A callback function to be called after every evaluation.

property data: dict#

Type of the variable to be evaluated.

property decn_space: ndarray | None#

Decision space boundaries.

property decn_space_lower: ndarray | None#

Lower boundary of the decision space.

property decn_space_upper: ndarray | None#

Upper boundary of the decision space.

property elementwise: bool#

Whether the evaluation function should be run elementwise.

property elementwise_func: type#

A class that creates the function that evaluates a single individual.

property elementwise_runner: Callable#

A function that runs the function that evaluates a single individual.

property eqcv_wt: ndarray#

Equality constraint violation function weights.

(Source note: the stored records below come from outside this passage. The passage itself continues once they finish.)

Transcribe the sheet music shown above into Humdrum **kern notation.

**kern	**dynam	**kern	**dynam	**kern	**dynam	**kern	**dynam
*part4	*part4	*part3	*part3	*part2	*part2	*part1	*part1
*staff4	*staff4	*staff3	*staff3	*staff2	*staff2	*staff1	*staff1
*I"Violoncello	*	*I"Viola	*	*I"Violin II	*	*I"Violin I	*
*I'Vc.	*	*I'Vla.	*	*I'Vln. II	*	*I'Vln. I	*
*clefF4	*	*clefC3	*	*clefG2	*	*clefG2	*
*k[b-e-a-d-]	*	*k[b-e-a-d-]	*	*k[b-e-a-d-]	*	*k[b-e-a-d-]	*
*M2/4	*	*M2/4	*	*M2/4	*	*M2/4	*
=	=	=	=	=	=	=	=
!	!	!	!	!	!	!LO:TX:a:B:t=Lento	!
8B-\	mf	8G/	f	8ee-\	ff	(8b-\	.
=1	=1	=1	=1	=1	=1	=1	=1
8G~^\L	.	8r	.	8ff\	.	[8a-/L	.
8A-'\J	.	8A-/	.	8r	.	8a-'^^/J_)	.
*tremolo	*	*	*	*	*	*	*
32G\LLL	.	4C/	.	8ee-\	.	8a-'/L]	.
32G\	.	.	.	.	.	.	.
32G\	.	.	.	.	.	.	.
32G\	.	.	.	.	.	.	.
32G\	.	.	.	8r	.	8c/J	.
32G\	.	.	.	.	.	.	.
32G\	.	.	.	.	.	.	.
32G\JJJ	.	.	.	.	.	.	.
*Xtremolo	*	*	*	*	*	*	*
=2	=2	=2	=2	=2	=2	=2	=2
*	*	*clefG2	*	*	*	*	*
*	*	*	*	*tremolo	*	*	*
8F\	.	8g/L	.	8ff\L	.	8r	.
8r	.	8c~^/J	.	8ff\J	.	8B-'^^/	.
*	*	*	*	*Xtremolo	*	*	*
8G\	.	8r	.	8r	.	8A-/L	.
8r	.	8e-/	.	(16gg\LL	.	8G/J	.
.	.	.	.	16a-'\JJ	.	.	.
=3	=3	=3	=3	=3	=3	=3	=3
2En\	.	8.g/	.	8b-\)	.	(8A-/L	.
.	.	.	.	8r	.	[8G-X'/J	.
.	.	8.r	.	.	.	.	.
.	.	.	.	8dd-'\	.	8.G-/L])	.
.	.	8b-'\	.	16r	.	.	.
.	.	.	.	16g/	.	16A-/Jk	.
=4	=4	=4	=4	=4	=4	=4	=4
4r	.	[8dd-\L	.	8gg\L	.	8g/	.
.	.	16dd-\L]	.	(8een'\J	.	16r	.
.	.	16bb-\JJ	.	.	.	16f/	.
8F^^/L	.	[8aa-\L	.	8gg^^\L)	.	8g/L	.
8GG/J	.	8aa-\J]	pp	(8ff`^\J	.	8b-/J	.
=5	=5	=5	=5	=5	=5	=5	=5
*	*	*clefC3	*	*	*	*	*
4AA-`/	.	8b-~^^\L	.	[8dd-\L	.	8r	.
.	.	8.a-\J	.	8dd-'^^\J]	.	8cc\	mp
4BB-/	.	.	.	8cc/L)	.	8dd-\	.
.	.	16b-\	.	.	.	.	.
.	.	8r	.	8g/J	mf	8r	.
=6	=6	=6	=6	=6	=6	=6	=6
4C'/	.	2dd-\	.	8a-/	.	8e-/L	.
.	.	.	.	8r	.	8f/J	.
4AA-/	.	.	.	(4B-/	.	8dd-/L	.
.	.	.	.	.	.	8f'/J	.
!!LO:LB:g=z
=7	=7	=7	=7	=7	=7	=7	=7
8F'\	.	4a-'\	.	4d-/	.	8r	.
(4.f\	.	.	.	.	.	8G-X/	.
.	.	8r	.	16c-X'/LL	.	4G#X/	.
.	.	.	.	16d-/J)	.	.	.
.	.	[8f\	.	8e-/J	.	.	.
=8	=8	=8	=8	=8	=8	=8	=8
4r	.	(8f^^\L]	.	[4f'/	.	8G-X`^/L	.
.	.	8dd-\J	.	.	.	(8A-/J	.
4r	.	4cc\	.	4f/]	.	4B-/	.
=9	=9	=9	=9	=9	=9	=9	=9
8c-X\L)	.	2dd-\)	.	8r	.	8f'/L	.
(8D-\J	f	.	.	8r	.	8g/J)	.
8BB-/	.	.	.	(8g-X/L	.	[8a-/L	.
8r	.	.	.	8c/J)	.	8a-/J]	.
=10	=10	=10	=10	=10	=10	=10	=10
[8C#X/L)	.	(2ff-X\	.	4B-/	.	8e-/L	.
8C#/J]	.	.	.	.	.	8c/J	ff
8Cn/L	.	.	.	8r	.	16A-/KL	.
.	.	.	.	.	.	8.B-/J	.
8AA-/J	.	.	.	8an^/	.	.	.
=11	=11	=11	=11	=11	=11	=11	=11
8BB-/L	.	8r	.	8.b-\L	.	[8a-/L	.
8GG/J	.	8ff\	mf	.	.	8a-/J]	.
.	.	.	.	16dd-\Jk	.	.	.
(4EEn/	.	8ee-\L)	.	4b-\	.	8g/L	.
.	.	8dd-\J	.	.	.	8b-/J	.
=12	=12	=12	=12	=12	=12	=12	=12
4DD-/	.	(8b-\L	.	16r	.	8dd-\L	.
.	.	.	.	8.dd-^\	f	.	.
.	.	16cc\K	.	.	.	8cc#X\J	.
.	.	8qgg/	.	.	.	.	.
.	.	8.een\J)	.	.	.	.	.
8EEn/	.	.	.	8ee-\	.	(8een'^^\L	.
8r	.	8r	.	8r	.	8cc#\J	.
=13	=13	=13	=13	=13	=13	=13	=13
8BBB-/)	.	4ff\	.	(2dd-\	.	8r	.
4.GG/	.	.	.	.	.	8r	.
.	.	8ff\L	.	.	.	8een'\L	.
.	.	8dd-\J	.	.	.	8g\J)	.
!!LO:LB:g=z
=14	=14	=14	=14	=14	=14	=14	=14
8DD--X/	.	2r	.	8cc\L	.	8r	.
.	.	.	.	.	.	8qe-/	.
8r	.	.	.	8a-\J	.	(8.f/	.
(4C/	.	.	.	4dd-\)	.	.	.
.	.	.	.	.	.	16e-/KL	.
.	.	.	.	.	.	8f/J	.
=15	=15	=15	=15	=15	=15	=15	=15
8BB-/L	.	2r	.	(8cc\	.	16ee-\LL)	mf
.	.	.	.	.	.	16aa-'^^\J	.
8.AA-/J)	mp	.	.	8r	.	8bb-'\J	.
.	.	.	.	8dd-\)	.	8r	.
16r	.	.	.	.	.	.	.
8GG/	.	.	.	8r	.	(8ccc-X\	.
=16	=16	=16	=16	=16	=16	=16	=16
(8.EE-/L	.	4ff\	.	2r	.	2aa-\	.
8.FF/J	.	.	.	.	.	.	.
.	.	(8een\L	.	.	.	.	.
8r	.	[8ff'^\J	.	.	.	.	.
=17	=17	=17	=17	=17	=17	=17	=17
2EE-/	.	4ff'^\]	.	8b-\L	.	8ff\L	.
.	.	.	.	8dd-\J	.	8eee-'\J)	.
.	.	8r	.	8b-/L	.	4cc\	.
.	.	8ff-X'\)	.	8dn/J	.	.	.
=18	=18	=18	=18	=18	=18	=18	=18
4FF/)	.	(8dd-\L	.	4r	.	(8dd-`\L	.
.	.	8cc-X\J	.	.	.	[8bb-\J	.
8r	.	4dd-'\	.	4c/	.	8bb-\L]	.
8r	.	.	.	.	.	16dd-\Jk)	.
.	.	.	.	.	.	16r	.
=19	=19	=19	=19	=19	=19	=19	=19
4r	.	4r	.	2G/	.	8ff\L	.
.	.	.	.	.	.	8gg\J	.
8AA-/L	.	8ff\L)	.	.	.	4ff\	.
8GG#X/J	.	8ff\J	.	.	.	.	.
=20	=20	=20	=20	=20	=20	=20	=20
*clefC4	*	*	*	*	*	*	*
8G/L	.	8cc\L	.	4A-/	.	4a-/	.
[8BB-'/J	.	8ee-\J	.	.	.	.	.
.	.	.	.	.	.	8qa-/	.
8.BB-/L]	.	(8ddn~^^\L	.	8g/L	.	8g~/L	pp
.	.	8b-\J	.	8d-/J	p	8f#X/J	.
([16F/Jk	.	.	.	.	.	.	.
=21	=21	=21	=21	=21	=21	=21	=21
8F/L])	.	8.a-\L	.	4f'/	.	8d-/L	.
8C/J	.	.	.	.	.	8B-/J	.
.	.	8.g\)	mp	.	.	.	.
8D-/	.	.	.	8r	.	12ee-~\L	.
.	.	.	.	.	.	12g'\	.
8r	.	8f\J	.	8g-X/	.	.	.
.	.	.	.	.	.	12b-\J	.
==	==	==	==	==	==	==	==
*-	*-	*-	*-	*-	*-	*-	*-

abstract evalfn(x, *args, **kwargs)[source]#

Evaluate a candidate solution for the given Problem.

This calculates three vectors which are to be minimized:

\[\mathbf{v_{obj}} = \mathbf{w_{obj} \odot F_{obj}(x)} \ \mathbf{v_{ineqcv}} = \mathbf{w_{ineqcv} \odot G_{ineqcv}(x)} \ \mathbf{v_{eqcv}} = \mathbf{w_{eqcv} \odot H_{eqcv}(x)}\]
Parameters:
  • x (numpy.ndarray) – A candidate solution vector of shape (ndecn,).

  • args (tuple) – Additional non-keyword arguments.

  • kwargs (dict) – Additional keyword arguments.

Returns:

out – A tuple (obj, ineqcv, eqcv).

Where:

  • obj is a numpy.ndarray of shape (nobj,) that contains

    objective function evaluations.

  • ineqcv is a numpy.ndarray of shape (nineqcv,) that contains

    inequality constraint violation values.

  • eqcv is a numpy.ndarray of shape (neqcv,) that contains

    equality constraint violation values.

Return type:

tuple

property exclude_from_serialization: Iterable | None#

attributes which are excluded from being serialized.

property ineqcv_wt: ndarray#

Inequality constraint violation function weights.

property n_eq_constr: Integral#

n_eq_constr.

property n_ieq_constr: Integral#

Number of inequality constraints.

property n_obj: Integral#

Number of objectives.

property n_var: Integral#

Number of decision variables.

property ndecn: Integral#

Number of decision variables.

property neqcv: Integral#

Number of equality constraint violations.

property nineqcv: Integral#

Number of inequality constraint violation functions.

property nobj: Integral#

Number of objectives.

property obj_wt: ndarray#

Objective function weights.

property replace_nan_values_by: Real | None#

replace_nan_values_by.

property strict: bool#

Whether the shapes are checked strictly.

property vars: Container | None#

Variables provided in their explicit form.

property vtype: type | None#

The variable type. So far, just used as a type hint.

property xl: ndarray | None#

Lower boundary of the decision space.

property xu: ndarray | None#

Upper boundary of the decision space.